Items listed in a dataset
════════════════════

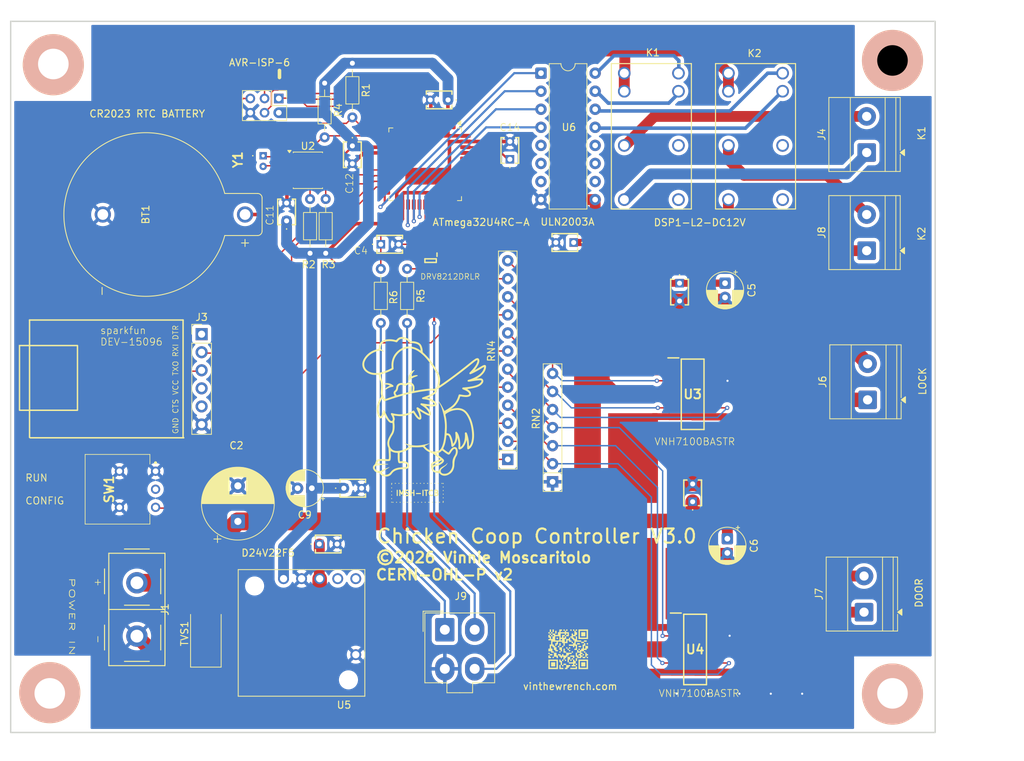
<source format=kicad_pcb>
(kicad_pcb
	(version 20241229)
	(generator "pcbnew")
	(generator_version "9.0")
	(general
		(thickness 1.6)
		(legacy_teardrops no)
	)
	(paper "A")
	(layers
		(0 "F.Cu" signal)
		(2 "B.Cu" signal)
		(9 "F.Adhes" user "F.Adhesive")
		(11 "B.Adhes" user "B.Adhesive")
		(13 "F.Paste" user)
		(15 "B.Paste" user)
		(5 "F.SilkS" user "F.Silkscreen")
		(7 "B.SilkS" user "B.Silkscreen")
		(1 "F.Mask" user)
		(3 "B.Mask" user)
		(17 "Dwgs.User" user "User.Drawings")
		(19 "Cmts.User" user "User.Comments")
		(21 "Eco1.User" user "User.Eco1")
		(23 "Eco2.User" user "User.Eco2")
		(25 "Edge.Cuts" user)
		(27 "Margin" user)
		(31 "F.CrtYd" user "F.Courtyard")
		(29 "B.CrtYd" user "B.Courtyard")
		(35 "F.Fab" user)
		(33 "B.Fab" user)
		(39 "User.1" user)
		(41 "User.2" user)
		(43 "User.3" user)
		(45 "User.4" user)
	)
	(setup
		(stackup
			(layer "F.SilkS"
				(type "Top Silk Screen")
			)
			(layer "F.Paste"
				(type "Top Solder Paste")
			)
			(layer "F.Mask"
				(type "Top Solder Mask")
				(thickness 0.01)
			)
			(layer "F.Cu"
				(type "copper")
				(thickness 0.035)
			)
			(layer "dielectric 1"
				(type "core")
				(thickness 1.51)
				(material "FR4")
				(epsilon_r 4.5)
				(loss_tangent 0.02)
			)
			(layer "B.Cu"
				(type "copper")
				(thickness 0.035)
			)
			(layer "B.Mask"
				(type "Bottom Solder Mask")
				(thickness 0.01)
			)
			(layer "B.Paste"
				(type "Bottom Solder Paste")
			)
			(layer "B.SilkS"
				(type "Bottom Silk Screen")
			)
			(copper_finish "None")
			(dielectric_constraints no)
		)
		(pad_to_mask_clearance 0)
		(allow_soldermask_bridges_in_footprints no)
		(tenting front back)
		(pcbplotparams
			(layerselection 0x00000000_00000000_55555555_5755f5ff)
			(plot_on_all_layers_selection 0x00000000_00000000_00000000_00000000)
			(disableapertmacros no)
			(usegerberextensions no)
			(usegerberattributes yes)
			(usegerberadvancedattributes yes)
			(creategerberjobfile yes)
			(dashed_line_dash_ratio 12.000000)
			(dashed_line_gap_ratio 3.000000)
			(svgprecision 4)
			(plotframeref no)
			(mode 1)
			(useauxorigin no)
			(hpglpennumber 1)
			(hpglpenspeed 20)
			(hpglpendiameter 15.000000)
			(pdf_front_fp_property_popups yes)
			(pdf_back_fp_property_popups yes)
			(pdf_metadata yes)
			(pdf_single_document no)
			(dxfpolygonmode yes)
			(dxfimperialunits yes)
			(dxfusepcbnewfont yes)
			(psnegative no)
			(psa4output no)
			(plot_black_and_white yes)
			(sketchpadsonfab no)
			(plotpadnumbers no)
			(hidednponfab no)
			(sketchdnponfab yes)
			(crossoutdnponfab yes)
			(subtractmaskfromsilk no)
			(outputformat 1)
			(mirror no)
			(drillshape 0)
			(scaleselection 1)
			(outputdirectory "build/")
		)
	)
	(net 0 "")
	(net 1 "Net-(J6-Pin_1)")
	(net 2 "+5V")
	(net 3 "Net-(J4-Pin_1)")
	(net 4 "Net-(IC1-OUT2)")
	(net 5 "Net-(K1-RESET)")
	(net 6 "unconnected-(K1-Pad9)")
	(net 7 "unconnected-(U1-VBUS-Pad7)")
	(net 8 "unconnected-(U1-D--Pad3)")
	(net 9 "/LED2")
	(net 10 "/LED1")
	(net 11 "/MOSI")
	(net 12 "/SDA")
	(net 13 "unconnected-(U1-PB0-Pad8)")
	(net 14 "/CONFIG_SW")
	(net 15 "/SCL")
	(net 16 "unconnected-(U1-UCAP-Pad6)")
	(net 17 "/MISO")
	(net 18 "unconnected-(U1-XTAL2-Pad16)")
	(net 19 "/{slash}RESET")
	(net 20 "unconnected-(K1-Pad12)")
	(net 21 "unconnected-(U1-PC7-Pad32)")
	(net 22 "/SCK")
	(net 23 "unconnected-(J3-Pin_5-Pad5)")
	(net 24 "/RXD")
	(net 25 "Net-(J4-Pin_2)")
	(net 26 "unconnected-(J3-Pin_4-Pad4)")
	(net 27 "unconnected-(U1-XTAL1-Pad17)")
	(net 28 "/RTC_INT")
	(net 29 "unconnected-(J3-Pin_1-Pad1)")
	(net 30 "unconnected-(U1-D+-Pad4)")
	(net 31 "/TXD")
	(net 32 "/LOCK_INA")
	(net 33 "/DOOR_INA")
	(net 34 "/LOCK_EN")
	(net 35 "unconnected-(U1-~{HWB}{slash}PE2-Pad33)")
	(net 36 "/DOOR_EN")
	(net 37 "/DOOR_INB")
	(net 38 "/DOOR_SW")
	(net 39 "Net-(U2-VBAT)")
	(net 40 "Net-(J8-Pin_1)")
	(net 41 "Net-(J8-Pin_2)")
	(net 42 "GND")
	(net 43 "Net-(U2-OSCO)")
	(net 44 "Net-(U2-OSCI)")
	(net 45 "unconnected-(U3-CS-Pad13)")
	(net 46 "/LOCK_EXTEND")
	(net 47 "/DOOR_RETRACT")
	(net 48 "/DOOR_EXTEND")
	(net 49 "unconnected-(U4-CS-Pad13)")
	(net 50 "/LOCK_INB")
	(net 51 "unconnected-(U5-~{EN}-PadEN)")
	(net 52 "unconnected-(U5-PadPG)")
	(net 53 "+12V")
	(net 54 "Net-(K1-SET)")
	(net 55 "unconnected-(K2-Pad12)")
	(net 56 "unconnected-(K2-Pad9)")
	(net 57 "Net-(K2-RESET)")
	(net 58 "Net-(K2-SET)")
	(net 59 "/K1 SET")
	(net 60 "/K1 RESET")
	(net 61 "/K2 RESET")
	(net 62 "/K2 SET")
	(net 63 "unconnected-(U6-O7-Pad10)")
	(net 64 "unconnected-(U6-I6-Pad6)")
	(net 65 "unconnected-(U6-I5-Pad5)")
	(net 66 "unconnected-(U6-I7-Pad7)")
	(net 67 "unconnected-(U6-O6-Pad11)")
	(net 68 "unconnected-(U6-O5-Pad12)")
	(net 69 "unconnected-(U1-PE6-Pad1)")
	(net 70 "unconnected-(SW1-NC-Pad2)")
	(net 71 "Net-(RN2-R5)")
	(net 72 "Net-(RN2-R2)")
	(net 73 "Net-(RN2-R4)")
	(net 74 "Net-(RN2-R6)")
	(net 75 "Net-(RN2-R3)")
	(net 76 "Net-(RN2-R1)")
	(net 77 "Net-(U1-AREF)")
	(net 78 "Net-(IC1-OUT1)")
	(net 79 "Net-(J9-Pin_2)")
	(net 80 "Net-(J9-Pin_1)")
	(footprint "keystone 1066:BAT_1066" (layer "F.Cu") (at 71.0875 52.6625 90))
	(footprint "MountingHole:MountingHole_4.3mm_M4_ISO7380" (layer "F.Cu") (at 176 120))
	(footprint "Resistor_THT:R_Axial_DIN0204_L3.6mm_D1.6mm_P7.62mm_Horizontal" (layer "F.Cu") (at 96.15 34.19 -90))
	(footprint "VNH7100BASTR:SOIC127P600X175-16N" (layer "F.Cu") (at 148.243 113.825))
	(footprint "Capacitor_THT:CP_Radial_D5.0mm_P2.00mm" (layer "F.Cu") (at 152.455 62.32 -90))
	(footprint "TerminalBlock_Phoenix:TerminalBlock_Phoenix_MKDS-1,5-2-5.08_1x02_P5.08mm_Horizontal" (layer "F.Cu") (at 172.37 43.95 90))
	(footprint "Resistor_THT:R_Array_SIP7" (layer "F.Cu") (at 128.2 90.25 90))
	(footprint "Connector_PinHeader_2.54mm:PinHeader_1x06_P2.54mm_Vertical" (layer "F.Cu") (at 78.85 69.49))
	(footprint "RCER71H104K0DBH03A:RCER71H104K0DBH03A" (layer "F.Cu") (at 131.17 56.6 180))
	(footprint "D24V22F5:MODULE_5V_2.5A_STEP-DOWN_D24V22F5" (layer "F.Cu") (at 92.9 111.5 180))
	(footprint "RCER71H104K0DBH03A:RCER71H104K0DBH03A" (layer "F.Cu") (at 98.85 91.15))
	(footprint "RCER71H104K0DBH03A:RCER71H104K0DBH03A" (layer "F.Cu") (at 90.800101 53.549899 90))
	(footprint "Resistor_THT:R_Axial_DIN0204_L3.6mm_D1.6mm_P7.62mm_Horizontal" (layer "F.Cu") (at 96.300101 58.109899 90))
	(footprint "Resistor_THT:R_Array_SIP12" (layer "F.Cu") (at 121.9 87.1 90))
	(footprint "Resistor_THT:R_Axial_DIN0204_L3.6mm_D1.6mm_P7.62mm_Horizontal" (layer "F.Cu") (at 104.05 60.3 -90))
	(footprint "DSP1-L2-DC12V:DSP1-L2-DC12V" (layer "F.Cu") (at 152.93 32.79))
	(footprint "Capacitor_THT:CP_Radial_D10.0mm_P5.00mm" (layer "F.Cu") (at 83.95 95.817677 90))
	(footprint "MountingHole:MountingHole_4.3mm_M4_ISO7380" (layer "F.Cu") (at 176 31))
	(footprint "RCER71H104K0DBH03A:RCER71H104K0DBH03A" (layer "F.Cu") (at 146.055 62.32 -90))
	(footprint "MountingHole:MountingHole_4.3mm_M4_ISO7380" (layer "F.Cu") (at 57.5 120))
	(footprint "RCER71H104K0DBH03A:RCER71H104K0DBH03A" (layer "F.Cu") (at 100.05 43.0125 -90))
	(footprint "Capacitor_THT:CP_Radial_D5.0mm_P2.00mm" (layer "F.Cu") (at 152.78 98.25 -90))
	(footprint "Connector_PinHeader_2.00mm:PinHeader_2x03_P2.00mm_Vertical"
		(layer "F.Cu")
		(uuid "8f3ef27d-cb0a-49c2-88af-3f671e7af4c1")
		(at 89.7 36.35 -90)
		(descr "Through hole straight pin header, 2x03, 2.00mm pitch, double rows")
		(tags "Through hole pin header THT 2x03 2.00mm double row")
		(property "Reference" "J2"
			(at 1 -2.11 90)
			(layer "F.SilkS")
			(hide yes)
			(uuid "4e71f55a-b039-44a4-8c8d-216e5d907efd")
			(effects
				(font
					(size 1 1)
					(thickness 0.15)
				)
			)
		)
		(property "Value" "AVR-ISP-6"
			(at -5.05 2.7 180)
			(layer "F.SilkS")
			(uuid "6bf86048-f3a7-4b38-b8a7-19cf2ef48a56")
			(effects
				(font
					(size 1 1)
					(thickness 0.15)
				)
			)
		)
		(property "Datasheet" "~"
			(at 0 0 90)
			(layer "F.Fab")
			(hide yes)
			(uuid "2df2c8eb-7847-431f-a052-945366b5a183")
			(effects
				(font
					(size 1.27 1.27)
					(thickness 0.15)
				)
			)
		)
		(property "Description" "Atmel 6-pin ISP connector"
			(at 0 0 90)
			(layer "F.Fab")
			(hide yes)
			(uuid "4eeb222e-b35f-440c-94d8-02a7521c200d")
			(effects
				(font
					(size 1.27 1.27)
					(thickness 0.15)
				)
			)
		)
		(property ki_fp_filters "IDC?Header*2x03* Pin?Header*2x03*")
		(path "/10cf8f79-a4ba-45a4-9d5a-343a3f577d46")
		(sheetname "/")
		(sheetfile "chickencoop3.kicad_sch")
		(attr through_hole)
		(fp_line
			(start -1.11 5.11)
			(end 3.11 5.11)
			(stroke
				(width 0.12)
				(type solid)
			)
			(layer "F.SilkS")
			(uuid "1841f744-7e2b-4408-9879-4059b1506efe")
		)
		(fp_line
			(start -1.11 1)
			(end -1.11 5.11)
			(stroke
				(width 0.12)
				(type solid)
			)
			(layer "F.SilkS")
			(uuid "902863b3-a884-4d24-af94-80034624acf4")
		)
		(fp_line
			(start -1.11 1)
			(end 1 1)
			(stroke
				(width 0.12)
				(type solid)
			)
			(layer "F.SilkS")
			(uuid "87f26f08-947c-4fc2-b7de-8440ae4630a4")
		)
		(fp_line
			(start 1 1)
			(end 1 -1.11)
			(stroke
				(width 0.12)
				(type solid)
			)
			(layer "F.SilkS")
			(uuid "054f4747-0ae5-40b2-8951-343e2a34b497")
		)
		(fp_line
			(start -1.11 0)
			(end -1.11 -1.11)
			(stroke
				(width 0.12)
				(type solid)
			)
			(layer "F.SilkS")
			(uuid "8bab5b05-3317-4cc8-bde8-ff2be9518a44")
		)
		(fp_line
			(start -1.11 -1.11)
			(end 0 -1.11)
			(stroke
				(width 0.12)
				(type solid)
			)
			(layer "F.SilkS")
			(uuid "4943f135-ae7a-4115-a7db-7ca72d2ea887")
		)
		(fp_line
			(start 1 -1.11)
			(end 3.11 -1.11)
			(stroke
				(width 0.12)
				(type solid)
			)
			(layer "F.SilkS")
			(uuid "bd85993c-884f-428d-9ac7-3c01b1d9a873")
		)
		(fp_line
			(start 3.11 -1.11)
			(end 3.11 5.11)
			(stroke
				(width 0.12)
				(type solid)
			)
			(layer "F.SilkS")
			(uuid "d2790f3a-6f15-4bc4-a7ae-758518cf261b")
		)
		(fp_line
			(start -1.5 5.5)
			(end 3.5 5.5)
			(stroke
				(width 0.05)
				(type solid)
			)
			(layer "F.CrtYd")
			(uuid "4c72e273-d2f5-4008-9407-9684393ca6a6")
		)
		(fp_line
			(start 3.5 5.5)
			(end 3.5 -1.5)
			(stroke
				(width 0.05)
				(type solid)
			)
			(layer "F.CrtYd")
			(uuid "03992ef4-42b9-4c58-a115-2f8dde0c6894")
		)
		(fp_line
			(start -1.5 -1.5)
			(end -1.5 5.5)
			(stroke
				(width 0.05)
				(type solid)
			)
			(layer "F.CrtYd")
			(uuid "a63ae26c-dd8e-40dc-ba8b-966ece5d1078")
		)
		(fp_line
			(start 3.5 -1.5)
			(end -1.5 -1.5)
			(stroke
				(width 0.05)
				(type solid)
			)
			(layer "F.CrtYd")
			(uuid "c5032ffe-5c07-4732-b8dd-22da0557b800")
		)
		(fp_line
			(start -1 5)
			(end -1 0)
			(stroke
				(width 0.1)
				(type solid)
			)
			(layer "F.Fab")
			(uuid "3fd61f90-293b-40d9-ab24-1337f1d95980")
		)
		(fp_line
			(start 3 5)
			(end -1 5)
			(stroke
				(width 0.1)
				(type solid)
			)
			(layer "F.Fab")
			(uuid "d4c82f5f-9dc4-445f-bc12-74de1053f6c8")
		)
		(fp_line
			(start -1 0)
			(end 0 -1)
			(stroke
				(width 0.1)
				(type solid)
			)
			(layer "F.Fab")
			(uuid "f480b1eb-a3e5-4bd5-936b-830ca9f8c221")
		)
		(fp_line
			(start 0 -1)
			(end 3 -1)
			(stroke
				(width 0.1)
				(type solid)
			)
			(layer "F.Fab")
			(uuid "aa5fc233-a514-4a5e-85da-04343384e23c")
		)
		(fp_line
			(start 3 -1)
			(end 3 5)
			(stroke
				(width 0.1)
				(type
... [689308 chars truncated]
</source>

════════════════════

* [EXERCISE PROMPT]:
From the records above, count the lines in which the string "RESET" is found, and answer with the number alone.

* [SOLUTION TO THE PROBLEM]:
5